» What the task asks
Which lines below fall between the one containing "[72,82,370,105] Frontend-разработчик ->" and the one containing "[494,835,891,856] [38,870,901,891] [38,905,895,927]"? Repeat them exactly, counting both of those lines, and add nothing else.

START Data shown

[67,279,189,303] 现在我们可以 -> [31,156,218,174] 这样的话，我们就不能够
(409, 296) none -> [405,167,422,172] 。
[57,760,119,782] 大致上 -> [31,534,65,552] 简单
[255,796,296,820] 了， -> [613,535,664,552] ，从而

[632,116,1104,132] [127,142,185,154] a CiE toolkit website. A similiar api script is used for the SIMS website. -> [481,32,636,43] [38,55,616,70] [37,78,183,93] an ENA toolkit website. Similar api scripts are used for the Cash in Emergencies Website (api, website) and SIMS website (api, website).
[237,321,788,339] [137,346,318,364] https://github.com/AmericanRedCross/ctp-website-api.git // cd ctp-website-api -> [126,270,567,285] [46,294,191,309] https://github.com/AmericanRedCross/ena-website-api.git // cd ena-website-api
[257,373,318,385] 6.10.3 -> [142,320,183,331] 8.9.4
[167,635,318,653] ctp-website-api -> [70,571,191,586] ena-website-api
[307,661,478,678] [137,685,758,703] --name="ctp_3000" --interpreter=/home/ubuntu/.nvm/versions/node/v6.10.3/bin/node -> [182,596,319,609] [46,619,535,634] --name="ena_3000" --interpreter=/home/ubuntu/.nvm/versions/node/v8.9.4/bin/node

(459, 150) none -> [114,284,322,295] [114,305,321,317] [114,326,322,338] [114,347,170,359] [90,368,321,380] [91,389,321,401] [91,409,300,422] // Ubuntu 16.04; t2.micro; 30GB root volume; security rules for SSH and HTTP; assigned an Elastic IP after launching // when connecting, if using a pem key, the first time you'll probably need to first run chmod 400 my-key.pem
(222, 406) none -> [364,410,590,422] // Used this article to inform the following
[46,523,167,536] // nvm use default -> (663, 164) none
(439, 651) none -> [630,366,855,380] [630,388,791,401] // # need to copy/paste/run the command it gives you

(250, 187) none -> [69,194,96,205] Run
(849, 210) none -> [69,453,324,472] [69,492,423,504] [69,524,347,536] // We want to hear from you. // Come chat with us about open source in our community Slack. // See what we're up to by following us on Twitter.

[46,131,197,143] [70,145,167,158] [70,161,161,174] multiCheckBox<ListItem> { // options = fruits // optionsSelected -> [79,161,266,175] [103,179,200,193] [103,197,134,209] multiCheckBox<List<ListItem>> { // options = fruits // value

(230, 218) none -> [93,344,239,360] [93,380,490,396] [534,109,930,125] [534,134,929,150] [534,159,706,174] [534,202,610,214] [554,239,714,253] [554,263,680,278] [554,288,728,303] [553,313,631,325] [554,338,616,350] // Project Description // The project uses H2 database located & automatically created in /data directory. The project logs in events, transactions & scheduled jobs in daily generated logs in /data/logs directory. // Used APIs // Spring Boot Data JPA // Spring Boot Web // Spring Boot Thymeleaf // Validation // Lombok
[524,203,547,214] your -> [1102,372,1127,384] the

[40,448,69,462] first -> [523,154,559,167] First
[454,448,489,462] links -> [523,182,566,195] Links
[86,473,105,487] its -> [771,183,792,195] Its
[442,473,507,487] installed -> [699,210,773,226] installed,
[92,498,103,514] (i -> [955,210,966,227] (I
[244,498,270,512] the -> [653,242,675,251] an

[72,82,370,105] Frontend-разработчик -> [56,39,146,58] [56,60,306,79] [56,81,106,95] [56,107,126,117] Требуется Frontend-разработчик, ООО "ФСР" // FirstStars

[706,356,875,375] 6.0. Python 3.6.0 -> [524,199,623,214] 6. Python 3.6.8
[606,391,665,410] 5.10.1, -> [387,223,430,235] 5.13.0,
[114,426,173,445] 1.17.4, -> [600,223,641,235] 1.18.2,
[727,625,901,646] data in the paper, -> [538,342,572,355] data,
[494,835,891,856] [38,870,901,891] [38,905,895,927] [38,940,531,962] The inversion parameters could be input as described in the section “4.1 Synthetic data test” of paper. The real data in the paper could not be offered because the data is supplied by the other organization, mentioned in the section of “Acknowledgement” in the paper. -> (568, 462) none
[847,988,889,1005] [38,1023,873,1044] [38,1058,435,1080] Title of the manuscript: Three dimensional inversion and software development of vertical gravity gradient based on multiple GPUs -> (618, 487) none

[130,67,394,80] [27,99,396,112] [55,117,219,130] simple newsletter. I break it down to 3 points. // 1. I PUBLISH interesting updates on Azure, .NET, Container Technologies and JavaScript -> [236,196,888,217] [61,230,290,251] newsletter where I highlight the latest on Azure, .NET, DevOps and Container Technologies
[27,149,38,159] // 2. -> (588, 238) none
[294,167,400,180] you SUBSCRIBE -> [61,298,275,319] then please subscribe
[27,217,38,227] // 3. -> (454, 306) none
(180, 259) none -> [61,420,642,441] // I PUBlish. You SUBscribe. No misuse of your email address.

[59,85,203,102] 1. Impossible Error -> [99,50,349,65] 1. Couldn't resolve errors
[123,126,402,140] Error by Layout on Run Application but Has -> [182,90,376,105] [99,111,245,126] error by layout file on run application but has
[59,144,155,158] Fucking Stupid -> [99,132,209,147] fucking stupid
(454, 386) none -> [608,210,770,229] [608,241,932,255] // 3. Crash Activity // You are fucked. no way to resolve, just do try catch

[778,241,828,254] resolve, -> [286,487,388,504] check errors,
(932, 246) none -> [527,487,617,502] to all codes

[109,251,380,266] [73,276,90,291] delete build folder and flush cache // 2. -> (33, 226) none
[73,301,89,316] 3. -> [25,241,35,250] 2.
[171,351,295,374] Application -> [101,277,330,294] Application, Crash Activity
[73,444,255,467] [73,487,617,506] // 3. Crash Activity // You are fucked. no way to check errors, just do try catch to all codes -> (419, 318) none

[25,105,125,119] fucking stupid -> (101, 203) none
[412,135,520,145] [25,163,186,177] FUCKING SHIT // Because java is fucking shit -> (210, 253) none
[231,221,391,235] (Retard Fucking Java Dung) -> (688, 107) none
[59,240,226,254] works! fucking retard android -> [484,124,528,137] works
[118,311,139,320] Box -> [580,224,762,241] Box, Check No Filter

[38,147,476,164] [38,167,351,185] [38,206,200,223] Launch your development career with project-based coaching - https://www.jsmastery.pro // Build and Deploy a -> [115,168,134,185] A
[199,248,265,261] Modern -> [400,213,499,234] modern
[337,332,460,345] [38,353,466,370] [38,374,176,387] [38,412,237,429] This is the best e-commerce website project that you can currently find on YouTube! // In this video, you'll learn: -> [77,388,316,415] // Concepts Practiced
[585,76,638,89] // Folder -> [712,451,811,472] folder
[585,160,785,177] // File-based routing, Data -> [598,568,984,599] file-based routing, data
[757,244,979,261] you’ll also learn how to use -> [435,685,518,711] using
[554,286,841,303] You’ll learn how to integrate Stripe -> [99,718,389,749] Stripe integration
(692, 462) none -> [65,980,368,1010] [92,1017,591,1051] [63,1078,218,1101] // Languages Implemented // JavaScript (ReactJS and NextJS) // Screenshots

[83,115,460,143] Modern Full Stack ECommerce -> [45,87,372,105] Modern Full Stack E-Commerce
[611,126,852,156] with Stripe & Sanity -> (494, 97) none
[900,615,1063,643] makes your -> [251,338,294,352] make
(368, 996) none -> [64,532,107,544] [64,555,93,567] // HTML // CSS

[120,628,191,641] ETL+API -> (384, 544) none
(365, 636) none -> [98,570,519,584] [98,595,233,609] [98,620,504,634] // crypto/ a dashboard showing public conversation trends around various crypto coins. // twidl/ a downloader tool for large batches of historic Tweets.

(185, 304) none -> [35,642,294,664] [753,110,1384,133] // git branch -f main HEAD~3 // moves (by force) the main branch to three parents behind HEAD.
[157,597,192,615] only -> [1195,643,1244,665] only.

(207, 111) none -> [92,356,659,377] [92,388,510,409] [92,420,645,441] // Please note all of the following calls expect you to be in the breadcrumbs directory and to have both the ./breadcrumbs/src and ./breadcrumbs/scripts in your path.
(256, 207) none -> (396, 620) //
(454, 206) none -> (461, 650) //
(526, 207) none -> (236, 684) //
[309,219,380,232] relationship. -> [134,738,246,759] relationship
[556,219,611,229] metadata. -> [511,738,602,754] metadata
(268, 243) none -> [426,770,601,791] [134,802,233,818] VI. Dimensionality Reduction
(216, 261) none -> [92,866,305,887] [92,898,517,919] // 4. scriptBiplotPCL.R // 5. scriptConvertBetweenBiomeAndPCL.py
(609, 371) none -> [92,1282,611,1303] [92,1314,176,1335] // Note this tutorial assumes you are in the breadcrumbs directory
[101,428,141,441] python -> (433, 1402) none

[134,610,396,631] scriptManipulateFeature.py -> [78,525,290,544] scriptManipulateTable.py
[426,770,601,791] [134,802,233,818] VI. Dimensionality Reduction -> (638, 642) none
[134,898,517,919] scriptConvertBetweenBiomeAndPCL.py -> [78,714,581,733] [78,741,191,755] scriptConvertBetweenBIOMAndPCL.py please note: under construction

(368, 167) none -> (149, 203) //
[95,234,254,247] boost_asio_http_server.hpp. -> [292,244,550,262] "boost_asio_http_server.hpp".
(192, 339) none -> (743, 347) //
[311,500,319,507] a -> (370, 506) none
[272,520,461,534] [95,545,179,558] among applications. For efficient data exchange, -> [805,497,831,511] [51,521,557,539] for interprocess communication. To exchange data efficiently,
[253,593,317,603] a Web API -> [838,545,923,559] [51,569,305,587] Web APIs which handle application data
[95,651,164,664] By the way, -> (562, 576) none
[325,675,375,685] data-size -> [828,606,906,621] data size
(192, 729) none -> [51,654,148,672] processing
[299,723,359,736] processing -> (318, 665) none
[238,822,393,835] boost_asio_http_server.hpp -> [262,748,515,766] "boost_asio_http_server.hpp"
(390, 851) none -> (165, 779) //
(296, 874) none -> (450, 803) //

END Data shown

» Answer to this problem
[72,82,370,105] Frontend-разработчик -> [56,39,146,58] [56,60,306,79] [56,81,106,95] [56,107,126,117] Требуется Frontend-разработчик, ООО "ФСР" // FirstStars

[706,356,875,375] 6.0. Python 3.6.0 -> [524,199,623,214] 6. Python 3.6.8
[606,391,665,410] 5.10.1, -> [387,223,430,235] 5.13.0,
[114,426,173,445] 1.17.4, -> [600,223,641,235] 1.18.2,
[727,625,901,646] data in the paper, -> [538,342,572,355] data,
[494,835,891,856] [38,870,901,891] [38,905,895,927] [38,940,531,962] The inversion parameters could be input as described in the section “4.1 Synthetic data test” of paper. The real data in the paper could not be offered because the data is supplied by the other organization, mentioned in the section of “Acknowledgement” in the paper. -> (568, 462) none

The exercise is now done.